▸ **Data excerpts**
------------------------

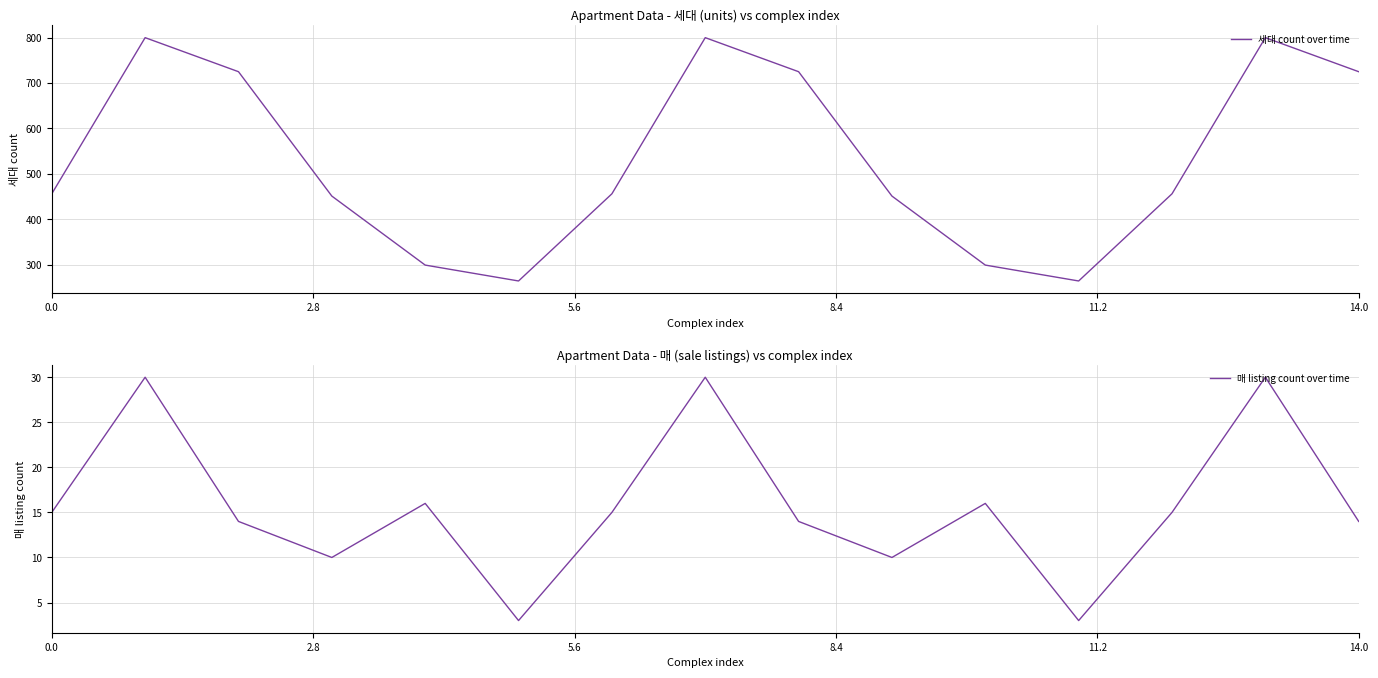

The value of 세대 count over time at 10 is 299. True or false?

True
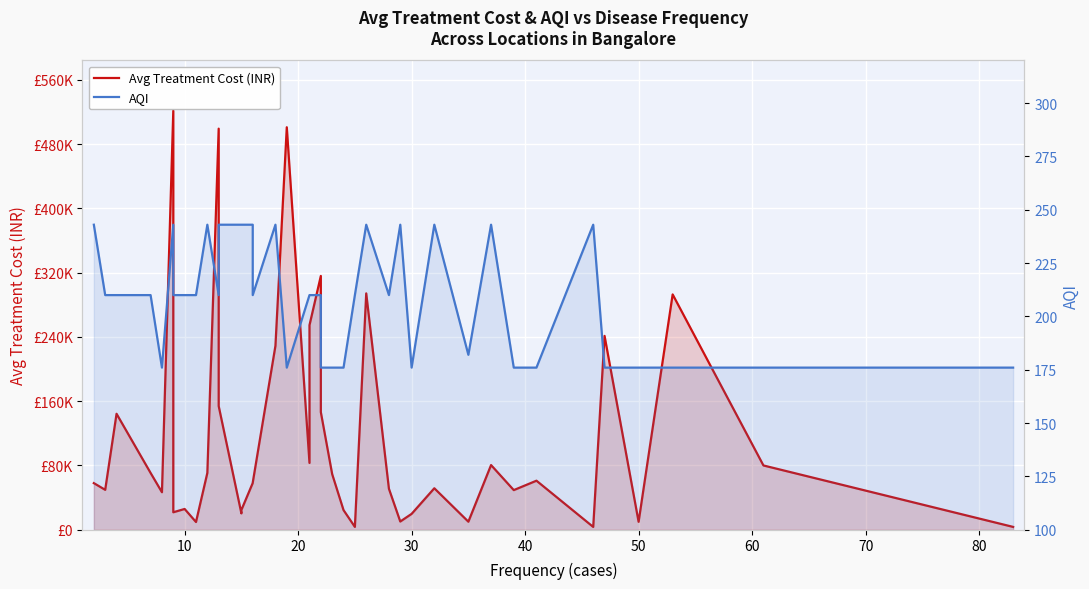

True or false: AQI has more than 0 points higher than both neighbors.

True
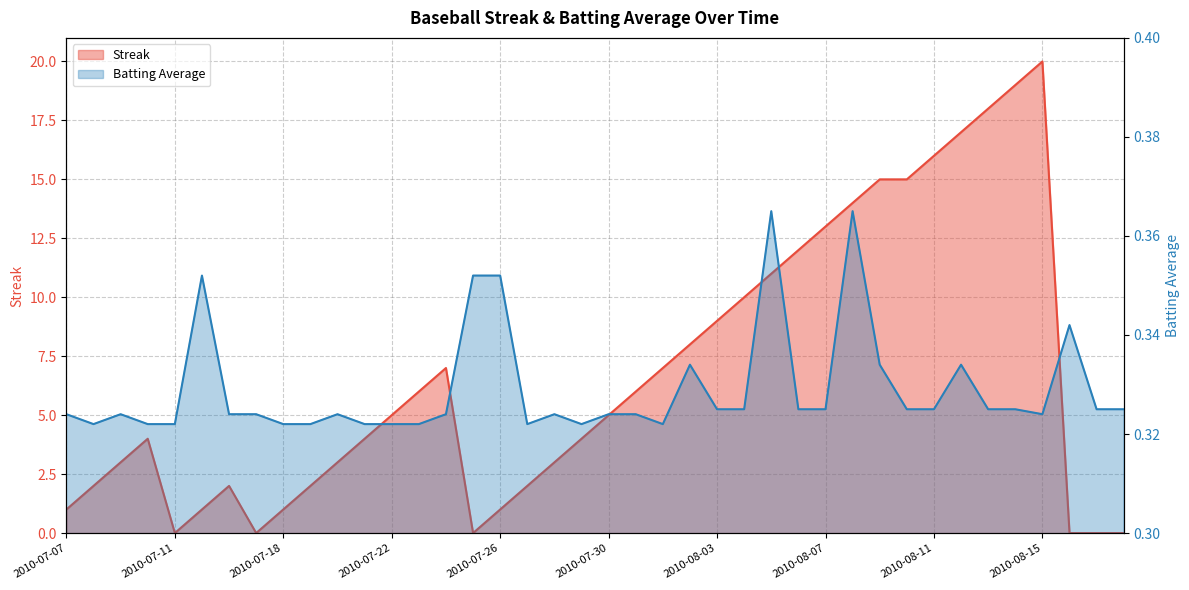

What is the difference between the highest and lowest values at 2010-08-15?

19.7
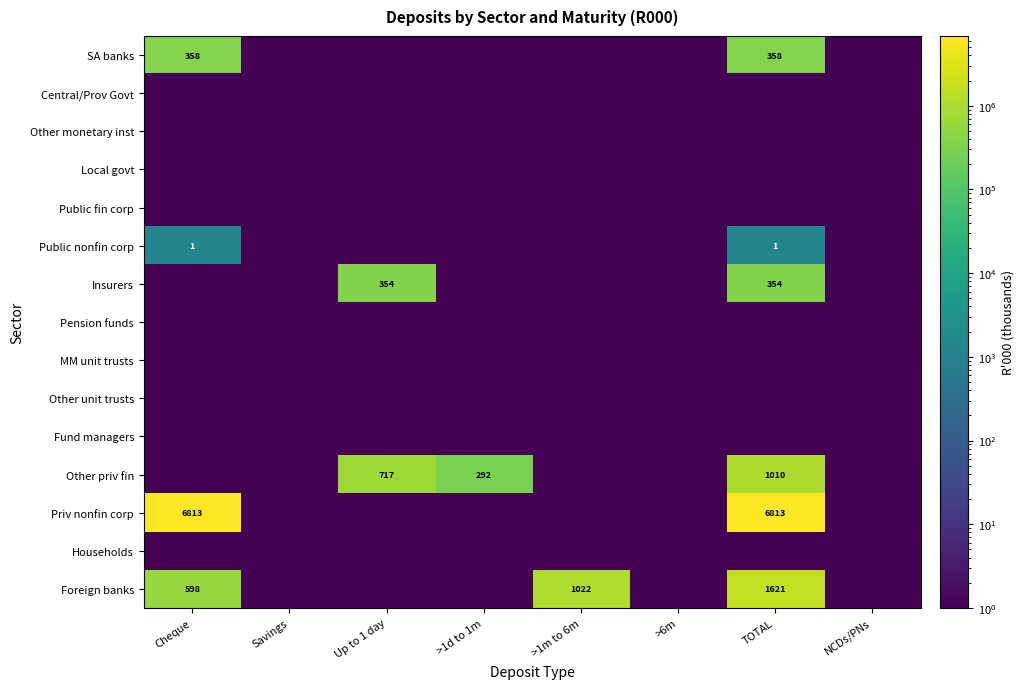

At which category is the sum across all series the highest?

TOTAL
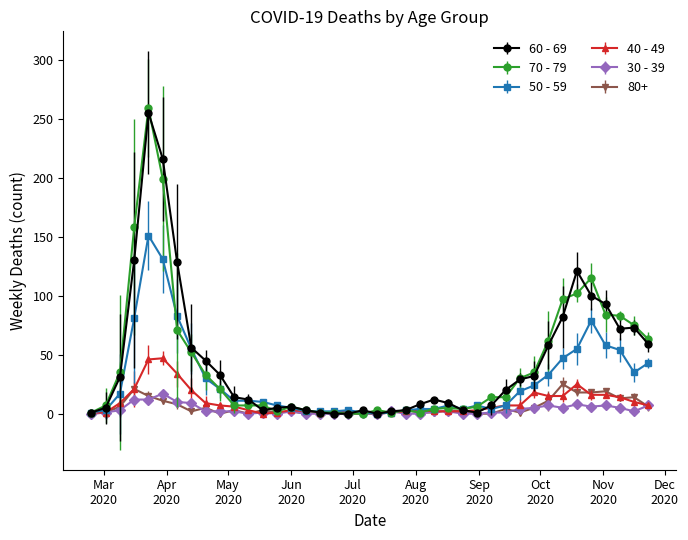

Which series has the widest spread of values?

70 - 79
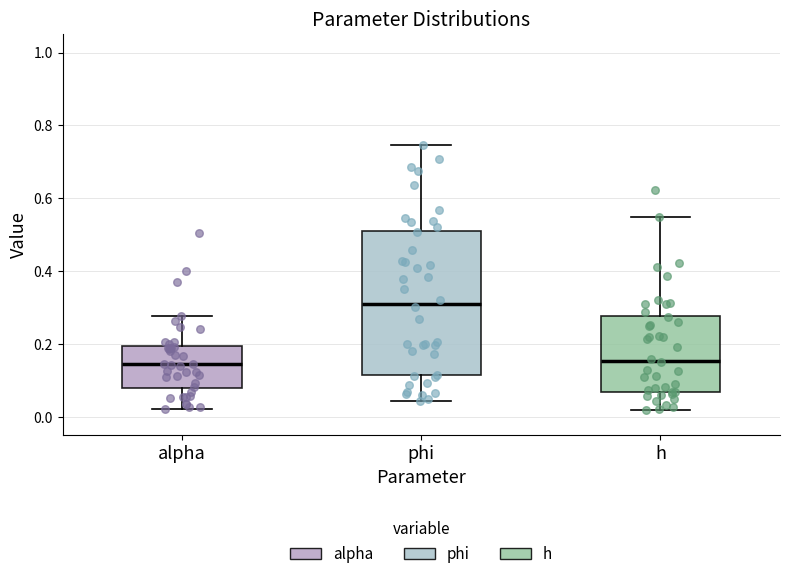

Reading left to right, read every box against the y-axis: the position of its median line, the range the box covers, and the ends of its whiskers. The values are not printed on the chart, so give them approximately, as read against the axis.

alpha: median 0.14, box 0.08 to 0.20, whiskers 0.02 to 0.28
phi: median 0.32, box 0.12 to 0.52, whiskers 0.04 to 0.74
h: median 0.16, box 0.06 to 0.28, whiskers 0.02 to 0.54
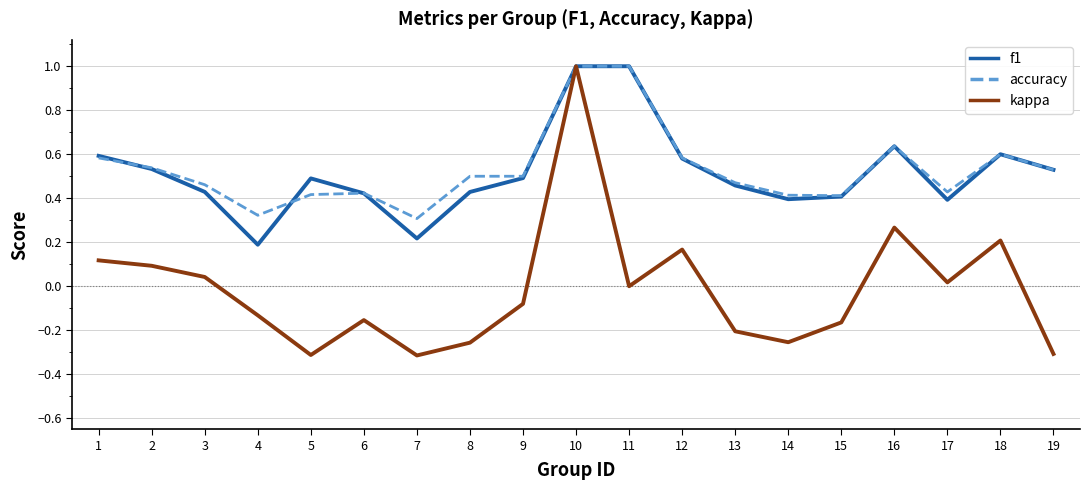

Is it true that accuracy equals 0.4 at 12?

False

------------------------

▸ **The problem**
List each line of the records that contains the word "values", copying each one in full.

▸ **Task answer**
What is the difference between the highest and lowest values at 2010-08-15?
Which series has the widest spread of values?
Reading left to right, read every box against the y-axis: the position of its median line, the range the box covers, and the ends of its whiskers. The values are not printed on the chart, so give them approximately, as read against the axis.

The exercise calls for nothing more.